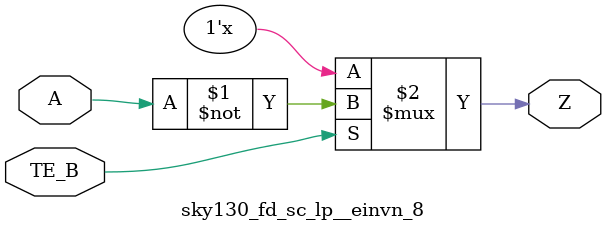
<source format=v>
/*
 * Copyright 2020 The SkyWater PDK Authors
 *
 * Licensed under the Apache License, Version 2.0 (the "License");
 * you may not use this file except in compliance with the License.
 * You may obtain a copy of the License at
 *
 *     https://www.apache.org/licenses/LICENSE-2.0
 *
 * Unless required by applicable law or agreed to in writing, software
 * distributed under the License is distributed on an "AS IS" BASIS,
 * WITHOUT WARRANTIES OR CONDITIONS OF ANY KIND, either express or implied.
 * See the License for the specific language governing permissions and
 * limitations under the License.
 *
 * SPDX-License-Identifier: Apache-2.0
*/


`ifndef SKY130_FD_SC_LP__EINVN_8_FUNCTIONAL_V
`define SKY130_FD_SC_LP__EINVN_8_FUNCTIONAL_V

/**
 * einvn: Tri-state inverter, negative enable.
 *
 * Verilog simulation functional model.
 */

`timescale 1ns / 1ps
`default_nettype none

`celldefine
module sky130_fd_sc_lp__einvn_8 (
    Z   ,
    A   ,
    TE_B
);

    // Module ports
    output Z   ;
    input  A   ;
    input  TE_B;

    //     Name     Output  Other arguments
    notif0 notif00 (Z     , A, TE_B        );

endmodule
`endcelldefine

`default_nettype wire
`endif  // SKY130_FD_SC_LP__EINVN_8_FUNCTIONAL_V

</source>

★ ★ ★ ★

# [Try it]
Please write out the entire listing above exactly, but leave the pictures out.

# [Answer box]
<source format=v>
/*
 * Copyright 2020 The SkyWater PDK Authors
 *
 * Licensed under the Apache License, Version 2.0 (the "License");
 * you may not use this file except in compliance with the License.
 * You may obtain a copy of the License at
 *
 *     https://www.apache.org/licenses/LICENSE-2.0
 *
 * Unless required by applicable law or agreed to in writing, software
 * distributed under the License is distributed on an "AS IS" BASIS,
 * WITHOUT WARRANTIES OR CONDITIONS OF ANY KIND, either express or implied.
 * See the License for the specific language governing permissions and
 * limitations under the License.
 *
 * SPDX-License-Identifier: Apache-2.0
*/


`ifndef SKY130_FD_SC_LP__EINVN_8_FUNCTIONAL_V
`define SKY130_FD_SC_LP__EINVN_8_FUNCTIONAL_V

/**
 * einvn: Tri-state inverter, negative enable.
 *
 * Verilog simulation functional model.
 */

`timescale 1ns / 1ps
`default_nettype none

`celldefine
module sky130_fd_sc_lp__einvn_8 (
    Z   ,
    A   ,
    TE_B
);

    // Module ports
    output Z   ;
    input  A   ;
    input  TE_B;

    //     Name     Output  Other arguments
    notif0 notif00 (Z     , A, TE_B        );

endmodule
`endcelldefine

`default_nettype wire
`endif  // SKY130_FD_SC_LP__EINVN_8_FUNCTIONAL_V

</source>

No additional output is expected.